▸ **抜粋文**
#####

見えなくてもおしゃれ?! 1


盲学校の量に入ったのは20代後半。

当時は私のような中途障碍者はほとんどいなくて、皆小さいころから盲学校で寮生活
をしていた人がほとんどでした。

普段は寮と学校との往復しかしていなかったので、学校で買わされたジャージを着て
過ごしていました。

授業料より高いジャージを着ないのはもったいなかったからです。

他の生徒たちは皆普通の私腹を着ていました。

ほとんどの子は年相応の格好をしていたのですが、子供なのに明らかにお母さんのお
古なんじゃないか、このコーディネートはないんじゃないかみたいな子もいました。

ある日、私が外出しようとしたら、寮母さんに呼び止められて「着ているものが派手
なんじゃないか」と言われました。

、外に行くときはさすがにジャージではなく私腹を着ていくのですが、普通の20代く
らいの人が着るような、特に目立ったブランド品なんかを着ているわけではありませ
ん。

いやいや、指摘するのはそっちじゃなくて服の着方やコーディネートがヤバい子の方
だろう!

見えない上に親兄弟が近くにいない状況で最低限の「見た目」について教えるのは寮
母の仕事だろう。

派手な方はどうでもいいんじゃなかろうか。

その後、私は学校と寮ではジャージ、寒いと袢纏を着て通学していました。

いつ、「授業を受けるのに袢纏はちょっと・・」と寮母から言われるか楽しみにして
いたのですが、結局誰からも注意されることなく、卒業するまで袢纏通学をしていま
した。

「こいつは外に出るときは普通の服を着ているからTPOはわかっているヤツなんだ」
と認定されていての見て見ぬふりだったのか、それとも変な分にはスルーだったのか
今になってはわかりません。

#####

▸ **データ行**
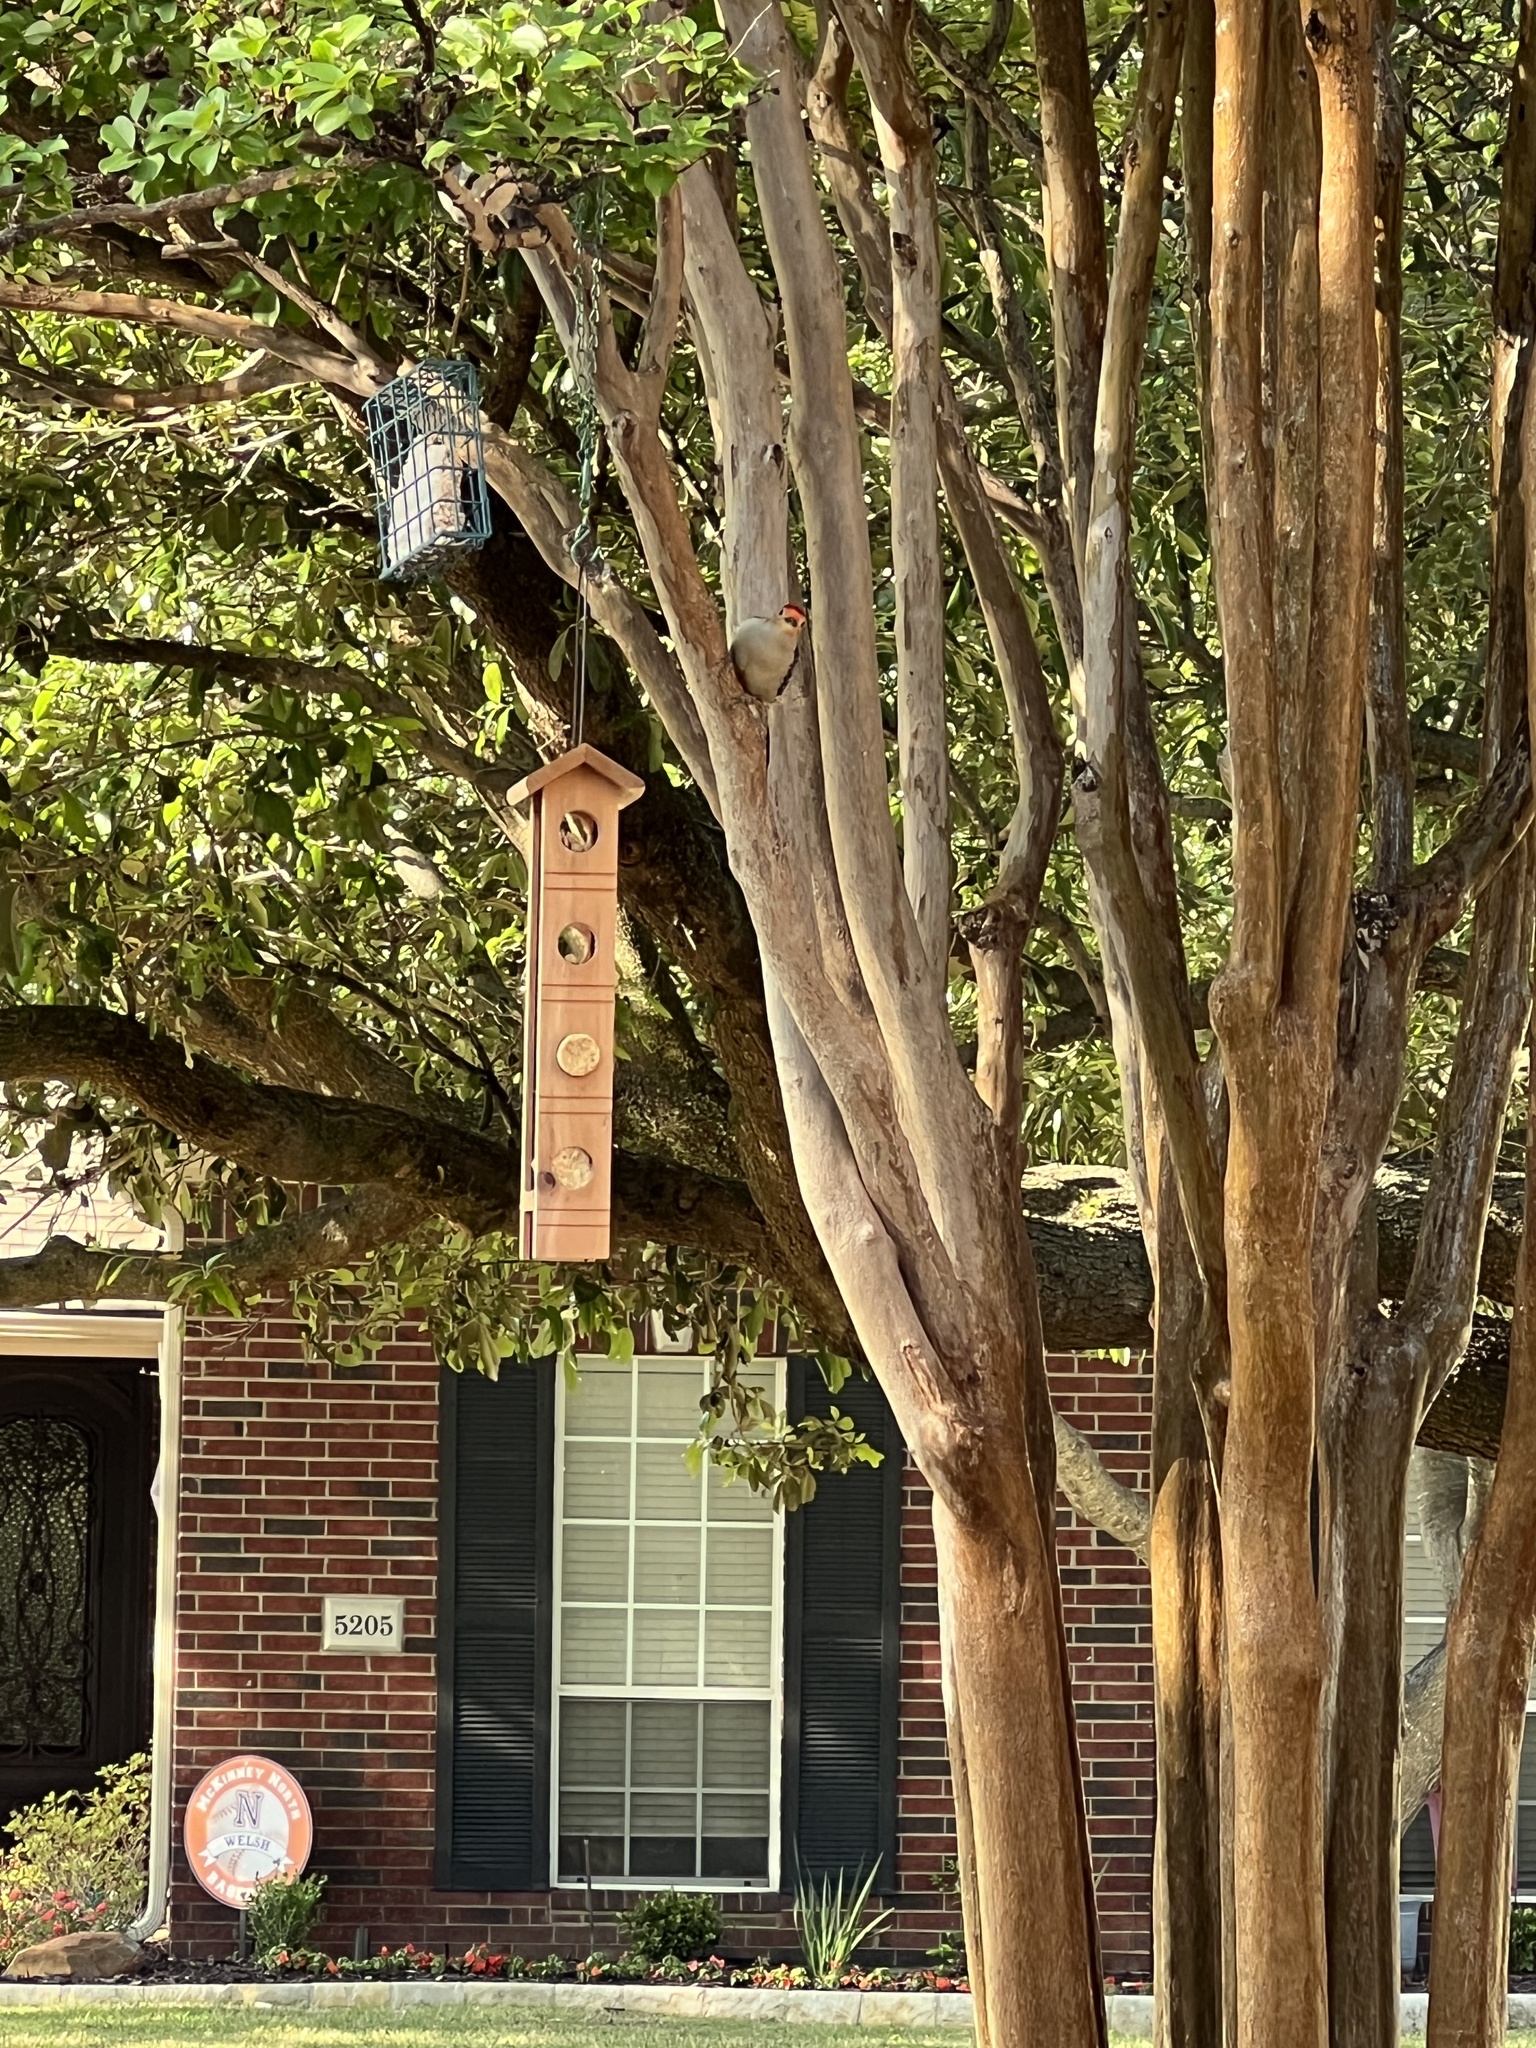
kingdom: Animalia
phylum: Chordata
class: Aves
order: Piciformes
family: Picidae
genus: Melanerpes
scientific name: Melanerpes carolinus
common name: Red-bellied woodpecker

#####

▸ **課題**
抜粋文の全文を、一字も変えずに打ち直してください。 上の各行は、抜粋文とは別の出典から集めたものです。

▸ **回答**
見えなくてもおしゃれ?! 1


盲学校の量に入ったのは20代後半。

当時は私のような中途障碍者はほとんどいなくて、皆小さいころから盲学校で寮生活
をしていた人がほとんどでした。

普段は寮と学校との往復しかしていなかったので、学校で買わされたジャージを着て
過ごしていました。

授業料より高いジャージを着ないのはもったいなかったからです。

他の生徒たちは皆普通の私腹を着ていました。

ほとんどの子は年相応の格好をしていたのですが、子供なのに明らかにお母さんのお
古なんじゃないか、このコーディネートはないんじゃないかみたいな子もいました。

ある日、私が外出しようとしたら、寮母さんに呼び止められて「着ているものが派手
なんじゃないか」と言われました。

、外に行くときはさすがにジャージではなく私腹を着ていくのですが、普通の20代く
らいの人が着るような、特に目立ったブランド品なんかを着ているわけではありませ
ん。

いやいや、指摘するのはそっちじゃなくて服の着方やコーディネートがヤバい子の方
だろう!

見えない上に親兄弟が近くにいない状況で最低限の「見た目」について教えるのは寮
母の仕事だろう。

派手な方はどうでもいいんじゃなかろうか。

その後、私は学校と寮ではジャージ、寒いと袢纏を着て通学していました。

いつ、「授業を受けるのに袢纏はちょっと・・」と寮母から言われるか楽しみにして
いたのですが、結局誰からも注意されることなく、卒業するまで袢纏通学をしていま
した。

「こいつは外に出るときは普通の服を着ているからTPOはわかっているヤツなんだ」
と認定されていての見て見ぬふりだったのか、それとも変な分にはスルーだったのか
今になってはわかりません。